**TEXTO:**
(127 Hours)
Danny Boyle, más libre y vivo que nunca
Soy de esas personas que siguen pensando que a Danny Boyle le llegó el Oscar demasiado pronto con “Slumdog Millionaire”. Pero más que llegarle pronto, ya que su carrera es corta pero rica y variada –lleva, sólo para la pantalla grande, más de una quincena de títulos en menos de veinte años- quizás el mismo Boyle no encaje demasiado en el convencionalismo y clasicismo que busca la academia, poco arriesgada en sus elecciones. Sus películas pueden resultar más o menos interesantes, te puede irritar su estilo videoclipero y su música machacona, pero ha sabido hacer de todo esto una marca que recorre su filmografía, desde la aún insuperable “Trainspotting” hasta “28 días después”, pasando por las infravaloradas “La playa” o “Sunshine”.
De entrada, la historia real de un montañista que sufre una caída en el Blue John Canyon y se ve inmovilizado por culpa de una roca que le aplasta la mano y el hecho de hacer pasar casi hora y media al espectador en dicho escenario, con un único actor que además no podrá moverse durante la mayor parte del metraje, no parece el encargo más recomendable para alguien tan nervioso como Danny Boyle. Pero ya nos lo enseñó Rodrigo Cortés en la superior “Buried (Enterrado)”, con la que esta película mantiene evidentes puntos en común: si quieres que una trama ya de por sí encerrada en sí misma como esta mantenga la tensión del público, debes hacer filigranas con la cámara y todos los recursos de los que dispongas.

**MATERIAL DADO:**

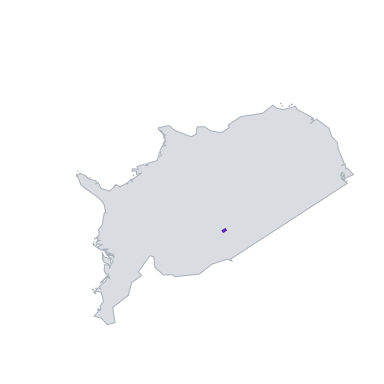 location of Hamlin, South Dakota, United States of America, rotated 147°
{"feature_id": "52423323B11265703502297", "entity_name": "Hamlin", "entity_type": "district", "adm_level": 2, "iso_a3": "USA", "parent_name": "United States of America", "parent_adm1": "South Dakota", "projection": "robinson", "projection_center": [-97.128, 44.674], "detail": "fine", "context": "in_parent", "style": "filled", "palette": "violet", "viewbox_px": 384, "rotation_deg": 147, "n_neighbors": 0, "source": "geoboundaries", "source_scale": "gbopen_adm2", "svg_char_len": 3890}
<svg xmlns="http://www.w3.org/2000/svg" viewBox="0 0 384 384"><g transform="rotate(147 192 192)"><path d="M301.8,140.0L321.3,138.4L327.7,124.4L335.3,126.8L336.7,135.5L341.7,141.2L334.4,143.2L334.2,144.8L332.8,142.8L331.3,146.3L325.7,148.6L322.7,157.3L326.4,160.9L328.5,160.5L327.8,158.9L328.6,159.6L328.9,161.5L322.7,162.7L321.3,160.7L320.9,163.4L313.6,164.0L308.4,167.4L308.8,165.5L308.1,164.2L307.0,168.9L308.7,169.7L308.5,173.6L305.1,178.7L301.0,175.6L303.1,172.4L300.6,174.6L301.9,178.1L303.7,180.2L304.1,182.5L300.0,190.7L301.1,185.5L297.0,180.6L299.1,175.4L295.5,177.0L297.4,184.7L293.6,182.3L292.4,182.6L293.4,180.2L293.3,179.5L292.2,181.3L292.2,183.0L297.9,185.9L296.7,187.3L294.1,184.6L293.2,184.2L296.4,187.4L297.8,188.0L297.2,189.9L295.4,188.4L298.2,191.4L297.6,191.8L296.2,190.3L292.9,189.6L297.2,192.4L299.8,192.3L302.9,199.4L300.2,193.9L301.2,197.5L296.2,196.7L300.0,200.2L301.6,199.2L299.6,202.4L294.9,201.3L297.8,202.9L295.5,204.5L298.4,205.7L293.2,206.5L290.7,211.6L285.8,213.0L276.8,222.4L275.6,221.3L272.4,229.9L272.2,232.0L273.9,238.6L281.3,258.0L279.3,268.3L275.8,268.9L272.2,263.4L271.4,258.8L266.3,253.5L268.0,251.2L265.5,251.3L266.4,244.5L260.4,237.7L251.5,239.3L249.8,235.4L241.0,235.0L242.0,233.5L240.5,235.0L236.5,235.7L236.4,232.7L235.8,234.9L223.7,235.4L228.9,237.0L227.2,239.7L231.1,242.4L229.1,243.9L224.7,240.3L224.5,243.1L218.5,241.9L215.1,238.3L213.1,240.1L204.4,237.4L199.3,241.3L200.6,240.2L197.9,239.2L196.5,244.0L191.2,247.1L192.4,246.2L188.9,245.7L190.1,247.3L186.1,249.3L184.5,254.6L182.7,253.8L184.2,255.2L184.5,260.1L186.2,263.1L184.9,264.1L175.2,260.4L173.0,253.2L162.7,238.9L157.4,238.1L152.3,243.8L146.0,240.0L143.3,233.5L135.1,225.7L125.4,225.7L125.3,228.6L109.8,228.6L90.0,219.6L76.8,220.8L75.3,215.8L69.9,211.1L58.5,207.4L58.7,203.9L50.2,188.2L50.7,186.5L52.5,188.6L51.5,185.2L55.8,184.9L47.8,185.3L42.3,170.6L44.6,162.9L43.2,154.2L45.9,148.5L48.9,132.3L52.7,132.7L48.5,131.9L50.2,127.6L48.7,127.7L47.1,118.6L56.6,120.1L54.2,124.9L57.7,121.5L57.0,125.5L54.5,126.5L56.2,126.7L58.2,125.0L59.3,120.9L57.3,114.7L196.1,114.7L196.1,112.3L198.8,116.3L214.6,120.6L230.4,119.1L252.5,130.3L253.5,133.2L261.2,137.9L264.1,149.3L259.4,158.5L262.0,161.5L280.6,154.2L279.6,149.9L281.2,149.2L291.7,148.9L301.8,140.0ZM316.0,165.9L319.1,165.4L308.2,168.1L317.1,164.8L316.0,165.9ZM57.6,118.6L58.6,121.1L58.5,121.5L56.9,119.6L57.6,118.6ZM186.0,262.3L184.7,257.9L184.8,255.5L185.0,258.1L186.0,262.3ZM335.3,143.6L335.3,144.9L334.8,144.6L335.3,143.6ZM215.2,239.6L215.5,240.6L214.5,239.8L215.2,239.6ZM62.8,211.4L64.1,210.9L64.2,211.0L62.8,211.4ZM61.4,211.0L60.8,211.7L60.4,211.1L61.4,211.0ZM325.6,162.9L324.8,163.7L324.6,163.5L325.6,162.9ZM185.5,253.3L184.8,255.2L186.6,251.4L185.5,253.3ZM279.1,251.6L280.5,255.4L278.9,251.2L279.1,251.6ZM69.4,214.6L69.9,215.7L69.3,214.7L69.4,214.6ZM279.9,268.9L278.8,270.1L280.5,267.5L279.9,268.9ZM303.4,201.8L302.3,203.3L303.0,199.7L303.4,201.8ZM56.5,116.5L56.5,117.2L55.9,116.9L56.5,116.5ZM190.2,248.1L188.3,249.0L190.2,247.8L190.2,248.1ZM328.7,163.3L328.7,164.2L327.7,164.0L328.7,163.3ZM69.2,217.5L69.6,218.8L69.0,217.6L69.2,217.5ZM187.8,249.7L187.1,250.2L187.7,249.4L187.8,249.7ZM303.7,184.1L302.6,186.1L303.9,183.3L303.7,184.1ZM198.7,242.1L197.5,242.9L199.3,241.6L198.7,242.1ZM272.6,230.9L272.5,232.5L272.3,231.4L272.6,230.9ZM298.9,206.0L298.5,206.3L299.7,205.1L298.9,206.0ZM254.7,239.0L253.2,239.8L252.6,239.6L254.7,239.0ZM236.0,235.5L235.7,235.7L234.8,235.7L236.0,235.5ZM269.8,259.0L270.1,260.1L269.5,258.7L269.8,259.0ZM232.1,237.7L231.9,238.7L231.8,236.9L232.1,237.7ZM276.6,271.6L275.7,271.7L276.9,271.4L276.6,271.6ZM308.3,174.3L307.7,175.3L308.4,173.9L308.3,174.3ZM301.4,203.6L300.9,203.9L301.4,203.6Z" fill="#d9dde1" stroke="#a8b0b8" stroke-width="1"/><path d="M187.5,141.3L186.9,141.3L185.6,141.3L184.3,141.3L184.3,143.0L186.2,143.0L187.5,143.0L187.5,141.3Z" fill="#8b5cf6" stroke="#5b21b6" stroke-width="1.5"/></g></svg>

**ENUNCIADO A:** ¿Podrías convertir en una lista breve el párrafo de la crítica de «127 Hours» que empieza con «De entrada, la historia real», sin perder sus datos principales?
**ENUNCIADO B:** ¿Podrías escribir lo que sigue en la crítica de «127 Hours», a partir de su última oración?

**RESPUESTA A:**
- La película cuenta la historia real de un montañista que sufre una caída en el Blue John Canyon y queda inmovilizado porque una roca le aplasta la mano.
- El espectador pasa casi hora y media en ese escenario con un único actor, que no puede moverse durante la mayor parte del metraje.
- Por eso no parece el encargo más recomendable para alguien tan nervioso como Danny Boyle.
- Rodrigo Cortés ya lo enseñó en «Buried (Enterrado)», superior a esta película y con evidentes puntos en común con ella.
- Para que una trama tan encerrada en sí misma mantenga la tensión del público, hay que hacer filigranas con la cámara y usar todos los recursos disponibles.

**RESPUESTA B:**
Desde este punto de vista, Boyle es el director perfecto para “127 horas”. Escrita a cuatro manos junto a su habitual Simon Beaufoy, ya desde el principio el cineasta británico deja patente su huella cinematográfica y nos ofrece un recital audiovisual que le confirman como un auténtico innovador del celuloide. Cámara lenta, rápida, digital, pantalla dividida en dos y hasta en tres partes, flashbacks y flashforwards se alternan con ciento y un recursos narrativos más que ayudan a que sus escasos noventa minutos se vayan en un suspiro, y que generan acción sin que haya acción realmente. Boyle se permite el lujo incluso de abandonar el escenario protagonista para dar una vuelta por el presente, pasado y futuro de su personaje principal, pero esto no rompe el desarrollo de la cinta. Al contrario, se agradecen estos soplos de aire fresco en su asfixiante relato.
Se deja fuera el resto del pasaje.